Gratitude and Meaningful Metaphors

First, I want to thank the twenty-five Fellowship members and Fellowship-adjacent persons who attended the Shabbat service, presentation by Rabbi Peter Grumbacher on the experiences of his father and of his own growing up in the home of a survivor, potluck dinner, and oneg (post-service coffee and dessert) at Temple House of Israel (THOI) on November 9. The rabbi and the members of the Temple are most appreciative of the strong show of support and solidarity from the community, including us. Our attendance was gratefully received by the synagogue community, and it did their hearts good to see every seat filled, including the rarely used balcony. Our congregations are natural allies, sharing a lot of values. Our relationship with THOI is one to nurture and protect. Thank you!

 

With Thanksgiving on the 22nd, November is a month of gratitude. It is a holiday that has evolved for me over time. I never needed to do too much scrubbing of the so-called “First Thanksgiving” story because it was never about that in my family.

 

When I was a young adult, my wife and three children and I lived in a tiny house next to the railroad tracks in a working class part of a college town. Many neighbors worked at the foundry, whose fumes and fallout polluted our neighborhood and ate the paint on our cars. There were plenty of neighbors unemployed too. We were getting by on one minimum wage position, and food was tight. A local group supplying food to those with food insecurity brought us Thanksgiving in a box: a small turkey, potatoes, canned corn and beans, a tin of gelled cranberry sauce, a bag of dinner rolls and more.
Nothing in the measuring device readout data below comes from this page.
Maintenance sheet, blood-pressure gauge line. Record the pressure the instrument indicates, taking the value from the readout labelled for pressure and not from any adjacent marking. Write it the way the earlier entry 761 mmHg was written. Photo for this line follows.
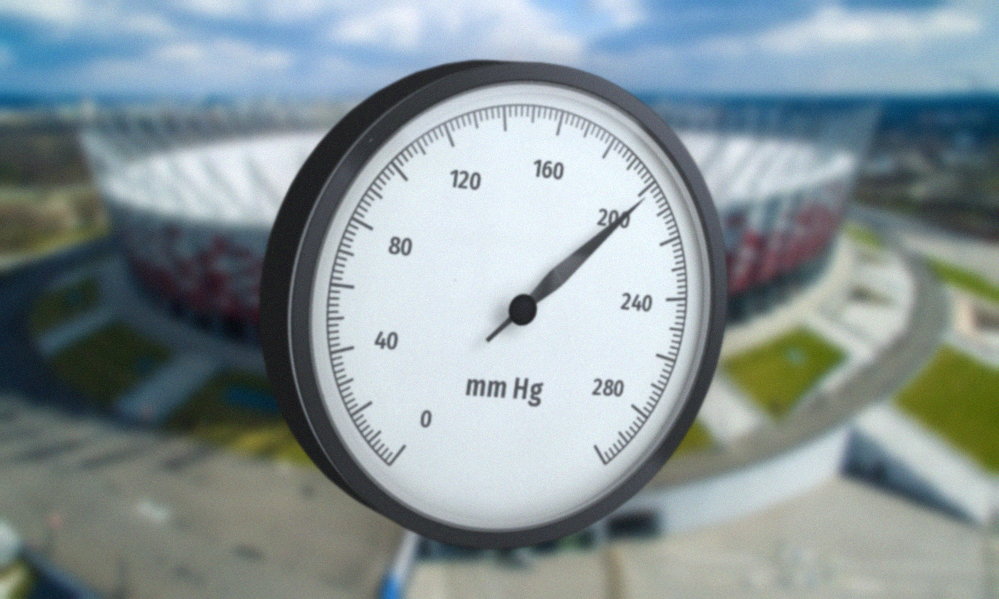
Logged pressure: 200 mmHg
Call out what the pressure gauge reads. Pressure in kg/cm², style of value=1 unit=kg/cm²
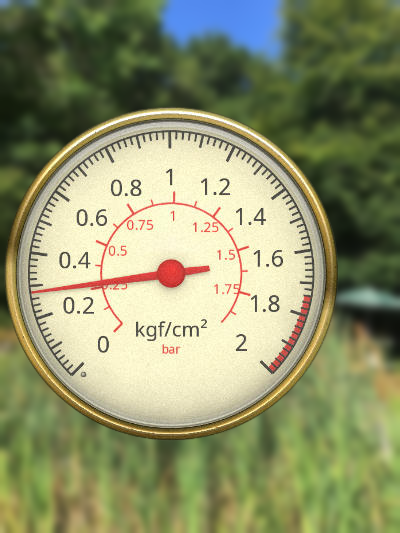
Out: value=0.28 unit=kg/cm²
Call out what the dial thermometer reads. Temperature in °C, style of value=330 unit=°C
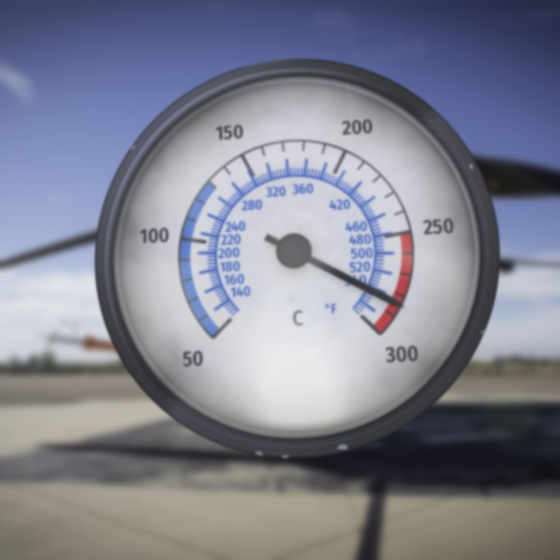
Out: value=285 unit=°C
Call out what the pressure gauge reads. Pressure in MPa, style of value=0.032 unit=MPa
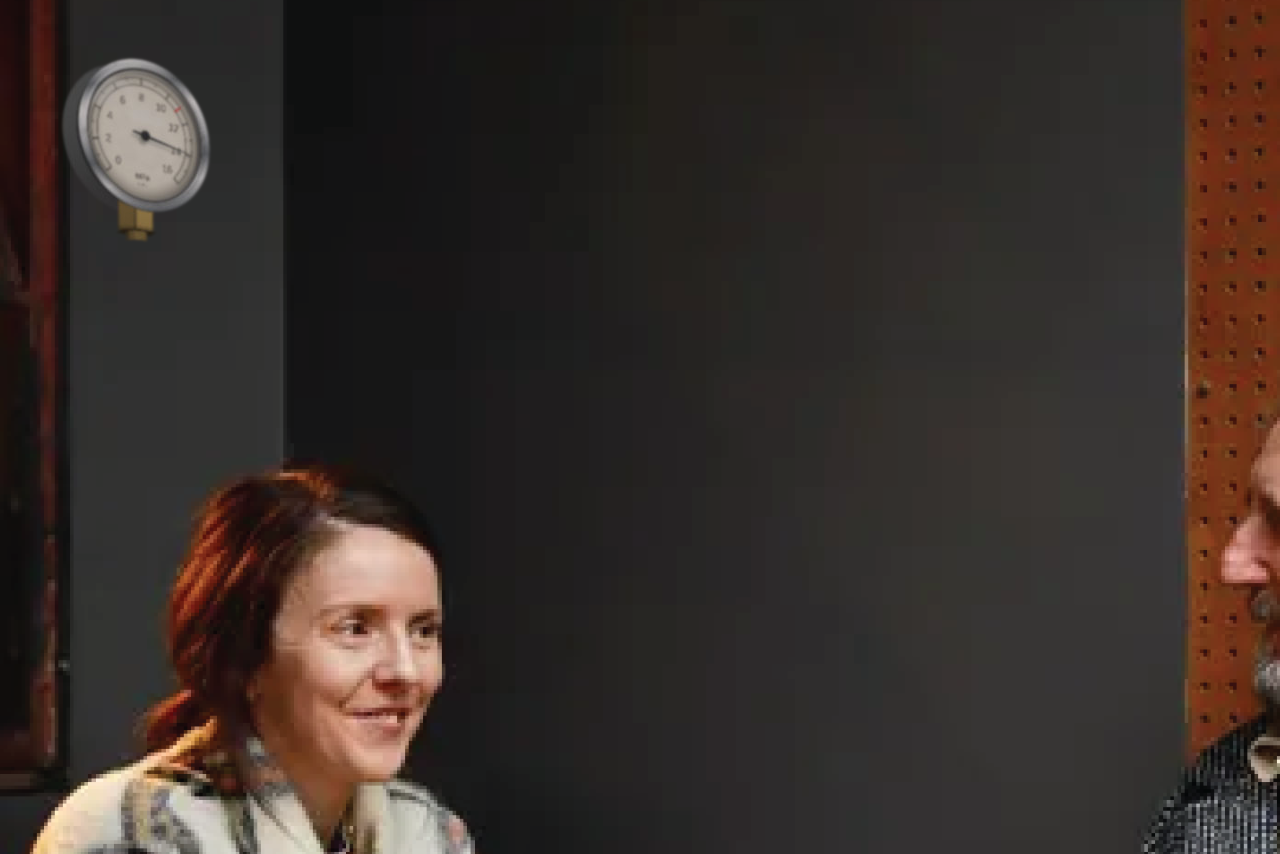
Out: value=14 unit=MPa
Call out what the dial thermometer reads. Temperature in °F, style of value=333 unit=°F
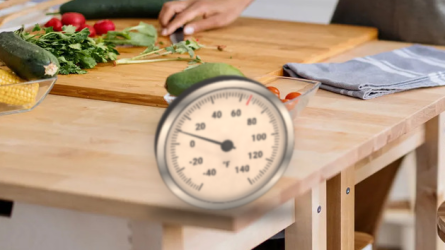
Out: value=10 unit=°F
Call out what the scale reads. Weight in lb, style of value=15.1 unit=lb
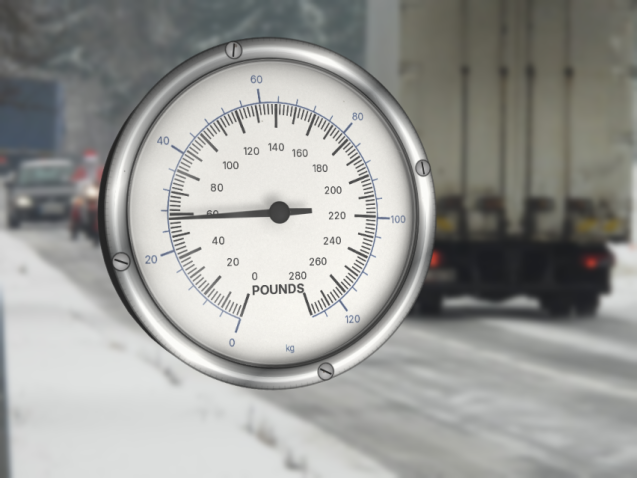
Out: value=58 unit=lb
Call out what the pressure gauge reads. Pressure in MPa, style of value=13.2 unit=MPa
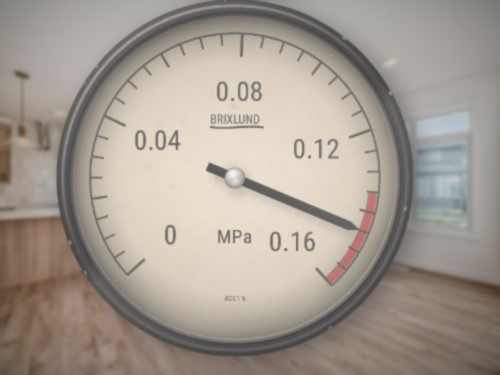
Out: value=0.145 unit=MPa
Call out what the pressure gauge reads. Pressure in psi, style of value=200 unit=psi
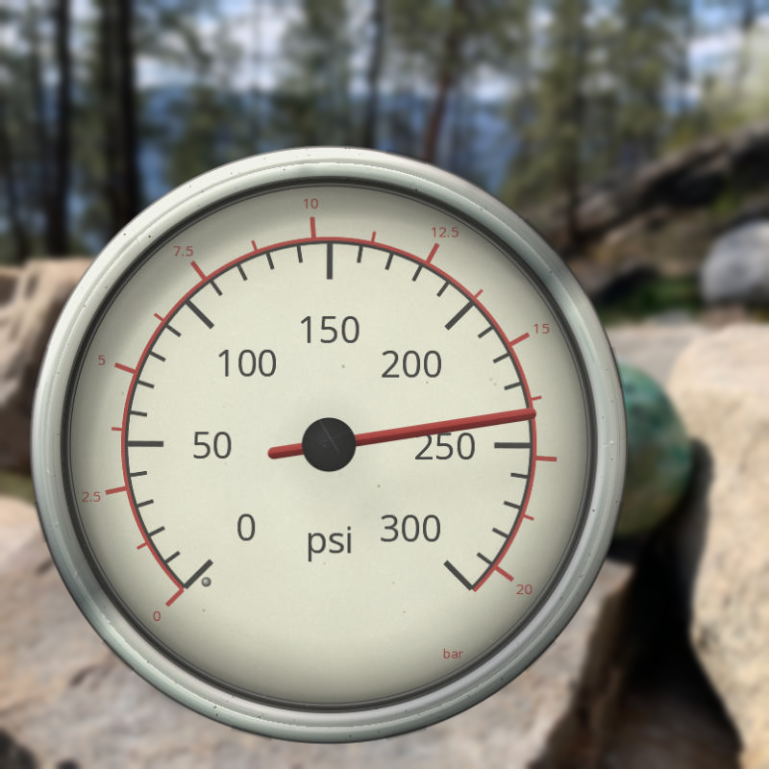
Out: value=240 unit=psi
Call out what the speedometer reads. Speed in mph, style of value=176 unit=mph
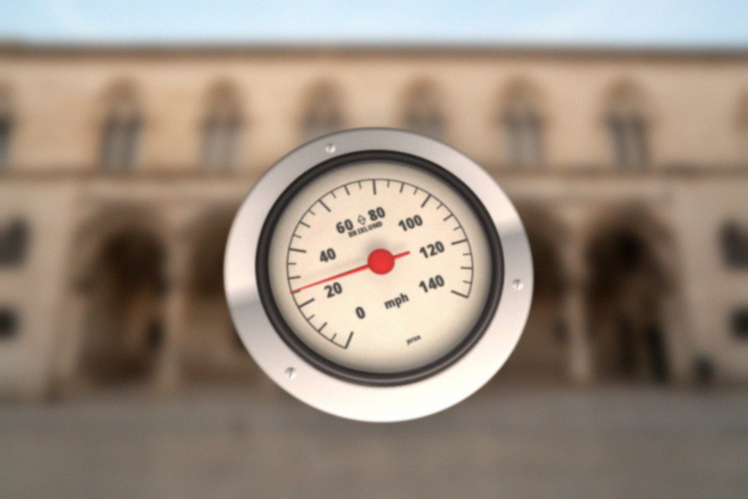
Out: value=25 unit=mph
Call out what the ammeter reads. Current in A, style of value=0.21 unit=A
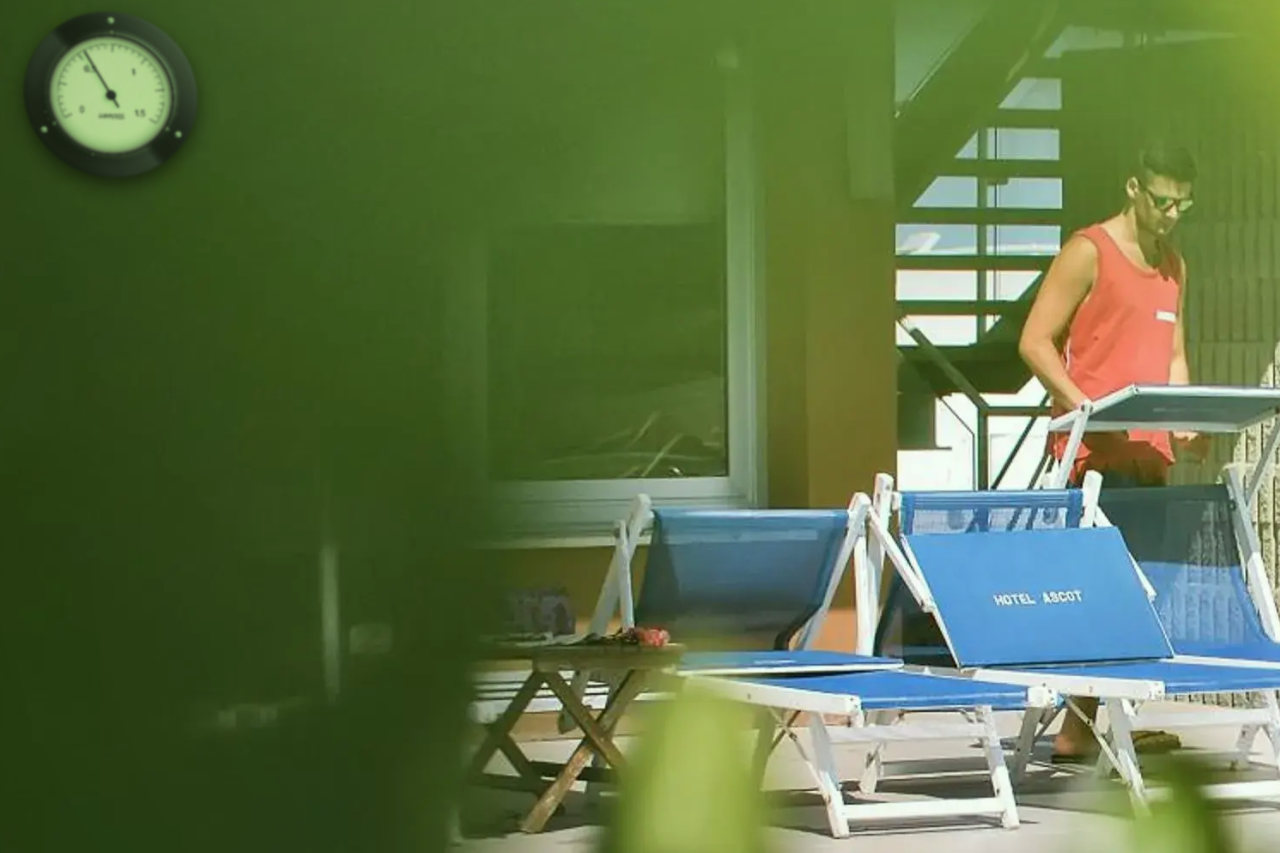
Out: value=0.55 unit=A
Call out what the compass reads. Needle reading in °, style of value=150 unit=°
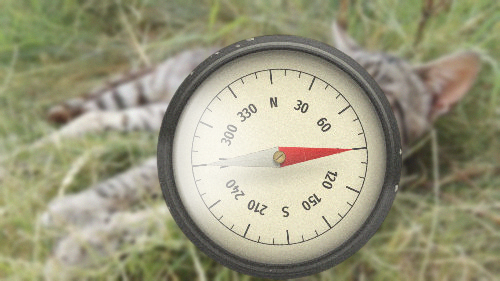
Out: value=90 unit=°
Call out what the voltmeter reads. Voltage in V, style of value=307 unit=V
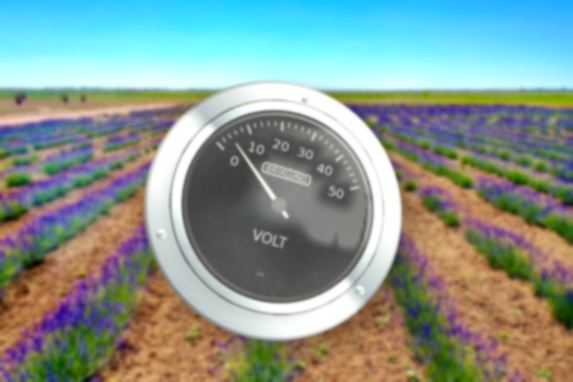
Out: value=4 unit=V
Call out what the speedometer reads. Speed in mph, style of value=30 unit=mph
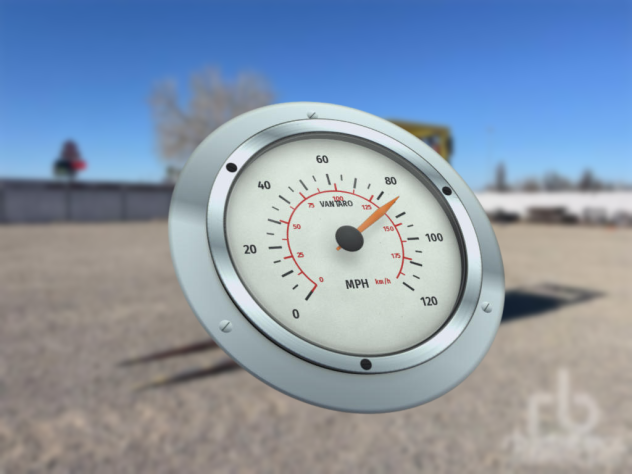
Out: value=85 unit=mph
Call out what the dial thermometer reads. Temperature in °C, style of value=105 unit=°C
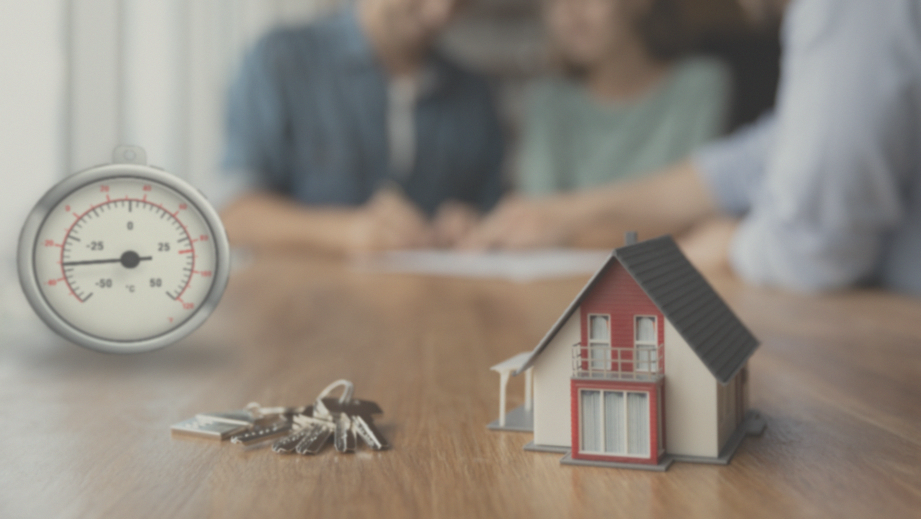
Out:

For the five of us it was a feast. We roasted our turkey in our tiny oven, and we were grateful for the bounty we had received.

 

And it was then I realized for the first time that the groaning board and large dessert table of the extended family Thanksgivings of my childhood weren’t really about what we put in our bellies. The dessert table was about more than the enjoyment of sweet and rich treats, it was about the sweetness of life. The lean years gave perspective, and the simplicity of our fare made the metaphors explicit. We could enjoy this simple meal on the holiday because it was a symbol of all we had to be grateful for, even when that large, extended family experience was no longer nearby.

 

My wish for you as we head toward Thanksgiving is that your heart be made glad by seasonal and celebratory food that will enrich your heart, and that the metaphors lead us into true gratitude. And if this is a season or a year that is difficult for you, I wish you comfort and everything you need to feel truly grateful even in times of uncertainty.